▶ [WORK ORDER]: Would you transcribe the listing that follows word for word, skipping pictures?

____ STORED DATA

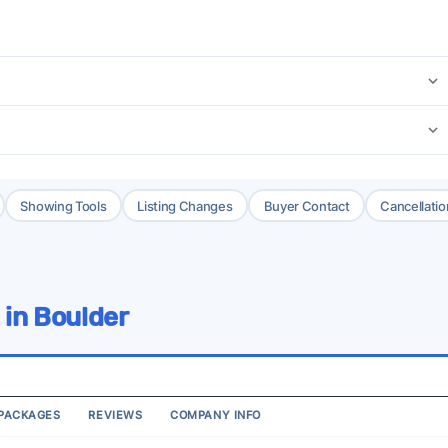
Showing Tools
Listing Changes
Buyer Contact
Cancellatio
 in Boulder
PACKAGES
REVIEWS
COMPANY INFO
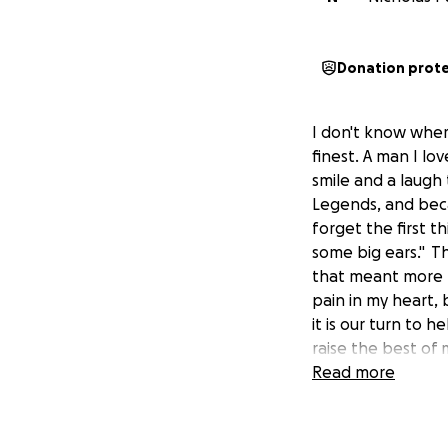
Donation prot
I don't know wher
finest. A man I lo
smile and a laug
Legends, and becam
forget the first 
some big ears." T
that meant more t
pain in my heart,
it is our turn to 
raise the best of 
feeling, so please
Read more
anything would be
that we can see o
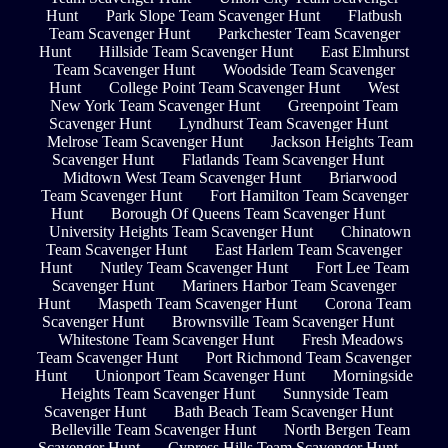
Hunt
Park Slope Team Scavenger Hunt
Flatbush
Team Scavenger Hunt
Parkchester Team Scavenger
Hunt
Hillside Team Scavenger Hunt
East Elmhurst
Team Scavenger Hunt
Woodside Team Scavenger
Hunt
College Point Team Scavenger Hunt
West
New York Team Scavenger Hunt
Greenpoint Team
Scavenger Hunt
Lyndhurst Team Scavenger Hunt
Melrose Team Scavenger Hunt
Jackson Heights Team
Scavenger Hunt
Flatlands Team Scavenger Hunt
Midtown West Team Scavenger Hunt
Briarwood
Team Scavenger Hunt
Fort Hamilton Team Scavenger
Hunt
Borough Of Queens Team Scavenger Hunt
University Heights Team Scavenger Hunt
Chinatown
Team Scavenger Hunt
East Harlem Team Scavenger
Hunt
Nutley Team Scavenger Hunt
Fort Lee Team
Scavenger Hunt
Mariners Harbor Team Scavenger
Hunt
Maspeth Team Scavenger Hunt
Corona Team
Scavenger Hunt
Brownsville Team Scavenger Hunt
Whitestone Team Scavenger Hunt
Fresh Meadows
Team Scavenger Hunt
Port Richmond Team Scavenger
Hunt
Unionport Team Scavenger Hunt
Morningside
Heights Team Scavenger Hunt
Sunnyside Team
Scavenger Hunt
Bath Beach Team Scavenger Hunt
Belleville Team Scavenger Hunt
North Bergen Team
Scavenger Hunt
Cypress Hills Team Scavenger Hunt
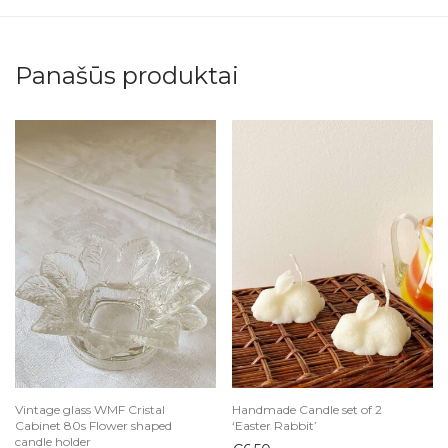
Panašūs produktai
Vintage glass WMF Cristal
Handmade Candle set of 2
Cabinet 80s Flower shaped
‘Easter Rabbit’
candle holder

________

▶ [TASK SOLUTION]:
Showing Tools
Listing Changes
Buyer Contact
Cancellatio
 in Boulder
PACKAGES
REVIEWS
COMPANY INFO
Donation prot
I don't know wher
finest. A man I lo
smile and a laug
Legends, and becam
forget the first 
some big ears." T
that meant more t
pain in my heart,
it is our turn to 
raise the best of 
feeling, so please
Read more
anything would be
that we can see o
Hunt
Park Slope Team Scavenger Hunt
Flatbush
Team Scavenger Hunt
Parkchester Team Scavenger
Hunt
Hillside Team Scavenger Hunt
East Elmhurst
Team Scavenger Hunt
Woodside Team Scavenger
Hunt
College Point Team Scavenger Hunt
West
New York Team Scavenger Hunt
Greenpoint Team
Scavenger Hunt
Lyndhurst Team Scavenger Hunt
Melrose Team Scavenger Hunt
Jackson Heights Team
Scavenger Hunt
Flatlands Team Scavenger Hunt
Midtown West Team Scavenger Hunt
Briarwood
Team Scavenger Hunt
Fort Hamilton Team Scavenger
Hunt
Borough Of Queens Team Scavenger Hunt
University Heights Team Scavenger Hunt
Chinatown
Team Scavenger Hunt
East Harlem Team Scavenger
Hunt
Nutley Team Scavenger Hunt
Fort Lee Team
Scavenger Hunt
Mariners Harbor Team Scavenger
Hunt
Maspeth Team Scavenger Hunt
Corona Team
Scavenger Hunt
Brownsville Team Scavenger Hunt
Whitestone Team Scavenger Hunt
Fresh Meadows
Team Scavenger Hunt
Port Richmond Team Scavenger
Hunt
Unionport Team Scavenger Hunt
Morningside
Heights Team Scavenger Hunt
Sunnyside Team
Scavenger Hunt
Bath Beach Team Scavenger Hunt
Belleville Team Scavenger Hunt
North Bergen Team
Scavenger Hunt
Cypress Hills Team Scavenger Hunt
Panašūs produktai
Vintage glass WMF Cristal
Handmade Candle set of 2
Cabinet 80s Flower shaped
‘Easter Rabbit’
candle holder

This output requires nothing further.